Depuis hier, et pour 72 heures, la ville japonaise de Yokohama accueille la neuvième édition de la Conférence internationale de Tokyo sur le développement de l’Afrique (TICAD). Une rencontre organisée tous les trois ans et dont l’objectif affiché, aussi mensonger que prétentieux, serait de « développer l’Afrique ». Pourtant, parmi les invités figurent les présidents mauritanien, sud-africain, burundais, togolais et même sénégalais. Certains d’entre eux font partie de ceux que Donald Trump recevait récemment pour leur demander d’accueillir le trop-plein de migrants dont les États-Unis ne veulent pas. Plus tôt, en juillet dernier, Madrid accueillait à son tour la troisième édition du sommet Espagne-Afrique. Autant de rendez-vous qui rappellent les sommets Russie-Afrique, Chinafrique, Europe-Afrique, etc. Tous se ressemblent dans leur forme et convergent dans leurs objectifs : servir de tremplin à la conquête de l’Afrique. La seule anomalie dans cette histoire, c’est que le continent lui-même se prête à ce jeu.

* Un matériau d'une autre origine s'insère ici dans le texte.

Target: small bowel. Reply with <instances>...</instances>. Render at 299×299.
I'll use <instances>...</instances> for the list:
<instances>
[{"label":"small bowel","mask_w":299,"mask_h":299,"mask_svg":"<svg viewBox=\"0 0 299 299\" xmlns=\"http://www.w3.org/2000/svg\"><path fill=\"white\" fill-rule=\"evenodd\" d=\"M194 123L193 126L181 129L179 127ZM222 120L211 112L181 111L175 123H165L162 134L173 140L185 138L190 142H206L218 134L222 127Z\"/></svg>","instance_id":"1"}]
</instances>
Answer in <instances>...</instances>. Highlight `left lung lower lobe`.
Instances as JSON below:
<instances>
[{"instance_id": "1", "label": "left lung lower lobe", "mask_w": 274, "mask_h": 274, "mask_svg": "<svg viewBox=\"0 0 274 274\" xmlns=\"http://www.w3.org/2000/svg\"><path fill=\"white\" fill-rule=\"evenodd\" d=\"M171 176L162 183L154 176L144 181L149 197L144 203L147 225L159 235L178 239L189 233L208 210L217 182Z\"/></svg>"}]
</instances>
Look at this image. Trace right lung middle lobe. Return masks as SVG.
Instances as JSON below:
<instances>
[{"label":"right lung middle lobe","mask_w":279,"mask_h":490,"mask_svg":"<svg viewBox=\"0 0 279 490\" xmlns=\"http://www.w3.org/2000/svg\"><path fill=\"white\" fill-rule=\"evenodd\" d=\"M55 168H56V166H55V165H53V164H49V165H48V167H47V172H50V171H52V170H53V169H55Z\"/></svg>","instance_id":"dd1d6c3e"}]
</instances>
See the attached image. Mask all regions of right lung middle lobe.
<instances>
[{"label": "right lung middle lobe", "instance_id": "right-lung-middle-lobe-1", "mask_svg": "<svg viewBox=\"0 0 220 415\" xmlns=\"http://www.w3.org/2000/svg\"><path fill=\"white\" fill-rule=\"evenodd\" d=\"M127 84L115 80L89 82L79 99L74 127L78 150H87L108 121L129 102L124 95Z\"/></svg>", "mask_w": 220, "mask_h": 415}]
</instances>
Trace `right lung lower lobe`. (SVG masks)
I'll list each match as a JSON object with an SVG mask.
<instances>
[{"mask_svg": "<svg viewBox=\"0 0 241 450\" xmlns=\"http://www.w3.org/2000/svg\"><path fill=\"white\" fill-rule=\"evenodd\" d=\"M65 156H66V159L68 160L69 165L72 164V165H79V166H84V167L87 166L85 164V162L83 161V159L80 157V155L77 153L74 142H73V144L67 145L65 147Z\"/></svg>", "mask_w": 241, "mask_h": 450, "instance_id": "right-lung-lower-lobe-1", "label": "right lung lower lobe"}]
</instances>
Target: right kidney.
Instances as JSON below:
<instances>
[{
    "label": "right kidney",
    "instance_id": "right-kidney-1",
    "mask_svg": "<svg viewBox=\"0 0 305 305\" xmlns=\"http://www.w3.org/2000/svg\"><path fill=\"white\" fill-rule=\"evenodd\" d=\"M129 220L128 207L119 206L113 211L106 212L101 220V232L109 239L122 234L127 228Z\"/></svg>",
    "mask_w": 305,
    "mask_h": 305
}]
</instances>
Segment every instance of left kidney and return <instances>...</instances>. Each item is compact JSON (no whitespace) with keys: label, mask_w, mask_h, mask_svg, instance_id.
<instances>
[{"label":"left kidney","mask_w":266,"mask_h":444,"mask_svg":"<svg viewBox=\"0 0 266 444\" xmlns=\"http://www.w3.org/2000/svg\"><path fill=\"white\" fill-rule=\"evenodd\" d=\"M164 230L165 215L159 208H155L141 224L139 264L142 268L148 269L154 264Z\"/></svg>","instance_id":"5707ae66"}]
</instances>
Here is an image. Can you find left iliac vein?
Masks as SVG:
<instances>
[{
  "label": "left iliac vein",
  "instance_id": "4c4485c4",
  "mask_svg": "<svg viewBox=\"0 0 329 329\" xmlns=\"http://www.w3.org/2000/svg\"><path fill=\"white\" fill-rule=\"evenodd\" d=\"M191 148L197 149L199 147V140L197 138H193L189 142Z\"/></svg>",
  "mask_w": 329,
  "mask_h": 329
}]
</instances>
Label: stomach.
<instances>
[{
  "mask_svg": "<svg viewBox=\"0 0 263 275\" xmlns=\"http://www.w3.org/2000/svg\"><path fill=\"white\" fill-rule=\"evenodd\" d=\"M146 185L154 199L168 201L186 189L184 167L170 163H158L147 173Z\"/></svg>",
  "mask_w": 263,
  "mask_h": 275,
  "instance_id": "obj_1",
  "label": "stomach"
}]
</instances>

L’Afrique et les Africains semblent être les seuls à ignorer leur véritable valeur. Comme à la veille de la colonisation, les puissances étrangères se bousculent et rivalisent d’ingéniosité pour mettre la main sur le continent. Et il n’y a pas que les anciennes métropoles coloniales dans cette foire d’empoigne. On y retrouve de nouvelles puissances ambitieuses, comme la Turquie, l’Inde ou la Chine, mais aussi des nations déclinantes qui espèrent s’appuyer sur l’Afrique pour retrouver une place perdue. C’est le cas de l’Espagne, qui barricade jalousement Ceuta et Melilla, tout en finançant des sommets pour convaincre les Africains qu’elle veut leur bien. À croire que tout le monde veut du bonheur de l’Afrique… sauf les Africains eux-mêmes. Cela sent clairement l’arnaque.

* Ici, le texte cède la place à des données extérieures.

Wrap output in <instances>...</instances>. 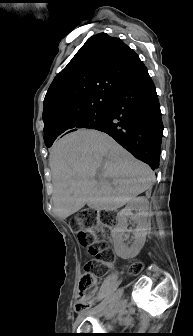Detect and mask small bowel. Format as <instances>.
I'll list each match as a JSON object with an SVG mask.
<instances>
[{
	"label": "small bowel",
	"mask_w": 193,
	"mask_h": 336,
	"mask_svg": "<svg viewBox=\"0 0 193 336\" xmlns=\"http://www.w3.org/2000/svg\"><path fill=\"white\" fill-rule=\"evenodd\" d=\"M104 266H106V267H110V264H109V263H106V264H104ZM97 292H98L97 289H93V290L91 291V293L89 294V299L86 300V301H87L88 303H90V300H93V299L96 297Z\"/></svg>",
	"instance_id": "1"
}]
</instances>
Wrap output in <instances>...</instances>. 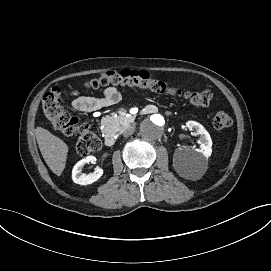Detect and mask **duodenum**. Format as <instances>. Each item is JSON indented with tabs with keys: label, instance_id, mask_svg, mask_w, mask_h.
I'll return each mask as SVG.
<instances>
[{
	"label": "duodenum",
	"instance_id": "obj_1",
	"mask_svg": "<svg viewBox=\"0 0 271 271\" xmlns=\"http://www.w3.org/2000/svg\"><path fill=\"white\" fill-rule=\"evenodd\" d=\"M115 141V137L111 133L104 136V143L107 147H112L115 144Z\"/></svg>",
	"mask_w": 271,
	"mask_h": 271
}]
</instances>
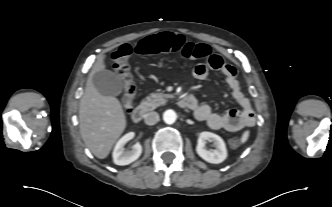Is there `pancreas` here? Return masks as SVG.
<instances>
[{"instance_id":"cf45deb5","label":"pancreas","mask_w":332,"mask_h":207,"mask_svg":"<svg viewBox=\"0 0 332 207\" xmlns=\"http://www.w3.org/2000/svg\"><path fill=\"white\" fill-rule=\"evenodd\" d=\"M168 98H171V95L152 93L146 99L142 100L140 107L147 111L154 110L158 106L165 104Z\"/></svg>"}]
</instances>
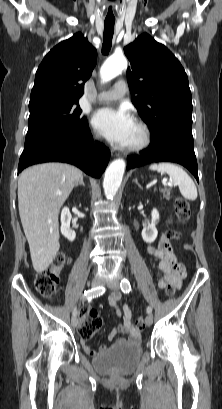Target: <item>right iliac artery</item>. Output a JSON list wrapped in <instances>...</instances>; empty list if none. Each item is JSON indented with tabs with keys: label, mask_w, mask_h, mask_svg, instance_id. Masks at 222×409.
Masks as SVG:
<instances>
[{
	"label": "right iliac artery",
	"mask_w": 222,
	"mask_h": 409,
	"mask_svg": "<svg viewBox=\"0 0 222 409\" xmlns=\"http://www.w3.org/2000/svg\"><path fill=\"white\" fill-rule=\"evenodd\" d=\"M105 293V287L99 286L96 288H92L84 292L82 298L87 300H92L93 298H97ZM73 316H77V308L75 307L72 312Z\"/></svg>",
	"instance_id": "obj_1"
}]
</instances>
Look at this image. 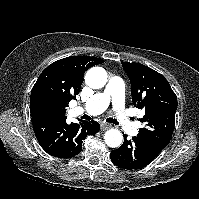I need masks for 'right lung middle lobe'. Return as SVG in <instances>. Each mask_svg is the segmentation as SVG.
I'll use <instances>...</instances> for the list:
<instances>
[{
  "label": "right lung middle lobe",
  "mask_w": 199,
  "mask_h": 199,
  "mask_svg": "<svg viewBox=\"0 0 199 199\" xmlns=\"http://www.w3.org/2000/svg\"><path fill=\"white\" fill-rule=\"evenodd\" d=\"M39 105L43 109H46V108H48L49 102L47 100H40Z\"/></svg>",
  "instance_id": "dd1d6c3e"
}]
</instances>
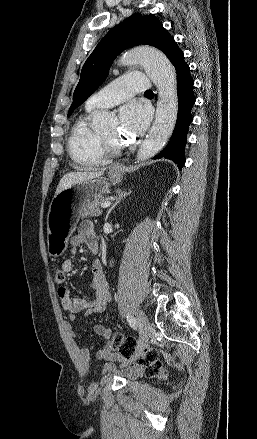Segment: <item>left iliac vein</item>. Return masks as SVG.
Instances as JSON below:
<instances>
[{
    "instance_id": "left-iliac-vein-1",
    "label": "left iliac vein",
    "mask_w": 257,
    "mask_h": 439,
    "mask_svg": "<svg viewBox=\"0 0 257 439\" xmlns=\"http://www.w3.org/2000/svg\"><path fill=\"white\" fill-rule=\"evenodd\" d=\"M137 324L140 332V342L142 345H145L150 338L151 328L148 318L142 310H138L137 312Z\"/></svg>"
}]
</instances>
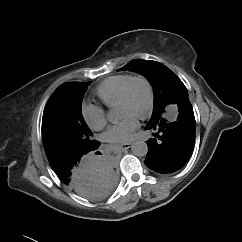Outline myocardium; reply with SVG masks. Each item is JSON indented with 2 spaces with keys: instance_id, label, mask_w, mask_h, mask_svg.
Segmentation results:
<instances>
[{
  "instance_id": "obj_1",
  "label": "myocardium",
  "mask_w": 242,
  "mask_h": 242,
  "mask_svg": "<svg viewBox=\"0 0 242 242\" xmlns=\"http://www.w3.org/2000/svg\"><path fill=\"white\" fill-rule=\"evenodd\" d=\"M137 81L143 82L147 89V94H148L147 105H146L145 109L140 114L137 115L138 118L145 120L151 116L153 109H154V102H155V94H154L153 85L146 76L135 75L129 79V81L126 83V85L124 86V88L121 92L117 106L128 102L131 88H132L133 84Z\"/></svg>"
}]
</instances>
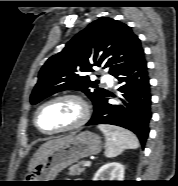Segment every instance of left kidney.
<instances>
[{
    "label": "left kidney",
    "mask_w": 178,
    "mask_h": 186,
    "mask_svg": "<svg viewBox=\"0 0 178 186\" xmlns=\"http://www.w3.org/2000/svg\"><path fill=\"white\" fill-rule=\"evenodd\" d=\"M124 170L120 163H106L95 173L93 181H124Z\"/></svg>",
    "instance_id": "obj_1"
}]
</instances>
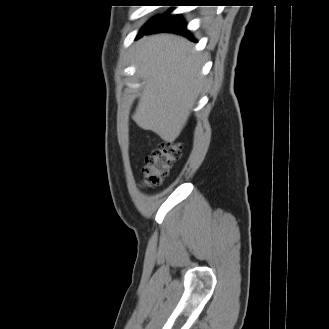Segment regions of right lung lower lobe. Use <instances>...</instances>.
<instances>
[{"mask_svg": "<svg viewBox=\"0 0 329 329\" xmlns=\"http://www.w3.org/2000/svg\"><path fill=\"white\" fill-rule=\"evenodd\" d=\"M170 11L160 16L153 24L143 27L138 34L141 37L144 34L157 33V32H171L184 35L192 39L190 32L186 29L185 22L179 15L169 16Z\"/></svg>", "mask_w": 329, "mask_h": 329, "instance_id": "obj_1", "label": "right lung lower lobe"}]
</instances>
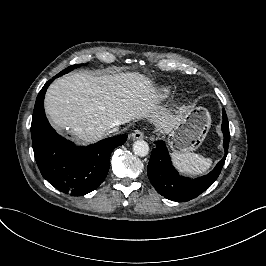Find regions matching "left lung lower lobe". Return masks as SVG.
Wrapping results in <instances>:
<instances>
[{"instance_id": "1", "label": "left lung lower lobe", "mask_w": 266, "mask_h": 266, "mask_svg": "<svg viewBox=\"0 0 266 266\" xmlns=\"http://www.w3.org/2000/svg\"><path fill=\"white\" fill-rule=\"evenodd\" d=\"M222 132L225 155L209 174L191 179L181 176L173 167L169 153L163 141H156L147 167L148 177L157 192L165 198L176 201H189L207 190L218 178L224 165L230 141L229 125L223 109Z\"/></svg>"}]
</instances>
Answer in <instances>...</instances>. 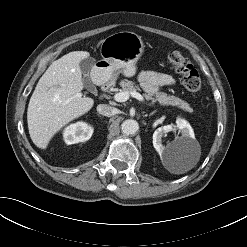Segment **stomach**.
I'll return each instance as SVG.
<instances>
[{
  "label": "stomach",
  "instance_id": "1",
  "mask_svg": "<svg viewBox=\"0 0 247 247\" xmlns=\"http://www.w3.org/2000/svg\"><path fill=\"white\" fill-rule=\"evenodd\" d=\"M144 47L141 36L134 32L122 31L108 36L101 43L102 59L96 62L93 74L103 81L119 73L126 77L133 76Z\"/></svg>",
  "mask_w": 247,
  "mask_h": 247
}]
</instances>
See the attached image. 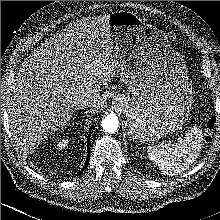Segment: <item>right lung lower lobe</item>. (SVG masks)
<instances>
[{
  "mask_svg": "<svg viewBox=\"0 0 220 220\" xmlns=\"http://www.w3.org/2000/svg\"><path fill=\"white\" fill-rule=\"evenodd\" d=\"M91 132V128H90V131L89 133ZM89 141H90V134L88 136V139H87V151H88V155H87V159H86V162H85V165L83 167V169L81 170V172L79 174H81L83 172V170H85V168L87 167L88 163H89Z\"/></svg>",
  "mask_w": 220,
  "mask_h": 220,
  "instance_id": "1",
  "label": "right lung lower lobe"
}]
</instances>
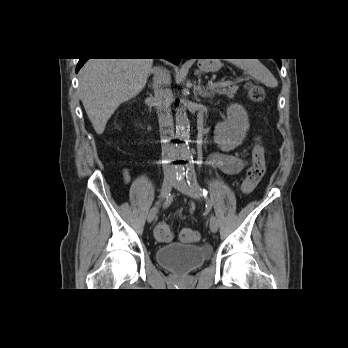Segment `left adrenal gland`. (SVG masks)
I'll list each match as a JSON object with an SVG mask.
<instances>
[{
	"label": "left adrenal gland",
	"instance_id": "obj_1",
	"mask_svg": "<svg viewBox=\"0 0 348 348\" xmlns=\"http://www.w3.org/2000/svg\"><path fill=\"white\" fill-rule=\"evenodd\" d=\"M196 94L200 95L203 98H210L212 96V93H211V91H209V89H205L204 87H202L200 78L198 80V86L196 88Z\"/></svg>",
	"mask_w": 348,
	"mask_h": 348
}]
</instances>
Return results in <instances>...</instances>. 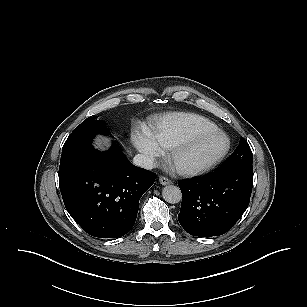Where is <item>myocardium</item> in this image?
<instances>
[{"label": "myocardium", "mask_w": 307, "mask_h": 307, "mask_svg": "<svg viewBox=\"0 0 307 307\" xmlns=\"http://www.w3.org/2000/svg\"><path fill=\"white\" fill-rule=\"evenodd\" d=\"M214 137H221L224 140L223 148L212 157L191 164H180L179 159L187 152L195 148L199 143ZM232 142L229 135L220 130L214 129L207 132L197 133L169 148L167 157L176 173L182 176H197L210 171L219 165L231 150Z\"/></svg>", "instance_id": "f54148a6"}]
</instances>
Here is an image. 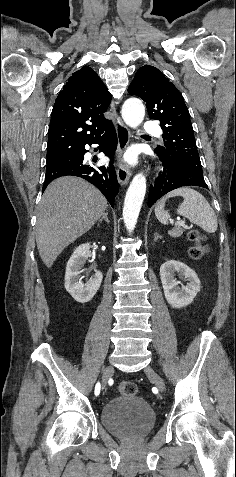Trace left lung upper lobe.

Derrière ces grandes rencontres organisées à coups de communication, se cache une stratégie de séduction bien rodée. Les jolies formules et enseignes lumineuses ne masquent qu’à peine une volonté de mainmise sur les ressources africaines : terres agricoles, bauxite, fer, or, diamant et bien plus encore. Personne ne se préoccupe réellement du développement du continent ni de la prospérité de ses jeunes, de ses femmes ou de ses enfants. Ce que ces puissances recherchent à travers ces sommets clinquants, ce sont des parts de marché pour leurs entreprises, des débouchés pour leurs industries.
Rien de nouveau donc. Les méthodes sont peut-être plus raffinées aujourd’hui, les discours plus séduisants. Mais les objectifs demeurent identiques : le profit. Il y a un siècle, c’est au nom de l’évangélisation que l’Afrique s’était laissée dépouiller. Aujourd’hui, elle se laisse encore piéger par les beaux sentiments. Pourtant, hier comme aujourd’hui, le fond du problème reste le même : exploiter le continent, encore et toujours.
Et c’est en cautionnant cette vaste duperie que certains de nos dirigeants osent prétendre qu’ils se sont enfin réveillés. Que nenni ! Ils se couvrent ainsi de ridicule, souvent sans même en avoir conscience. Certes, un réveil est indispensable en Afrique. Mais celui-ci ne saurait se réduire à une juxtaposition de phrases creuses, teintées d’une fierté feinte, ni à la résurgence d’une Afrique des pouvoirs absolus. Eu égard à la nature des attaques et des agressions dont elle est la cible, l’Afrique doit opposer un réveil lucide, stratégique et intelligent. Ce sursaut, pour être efficace, devra s’appuyer bien plus sur le cerveau que sur les muscles.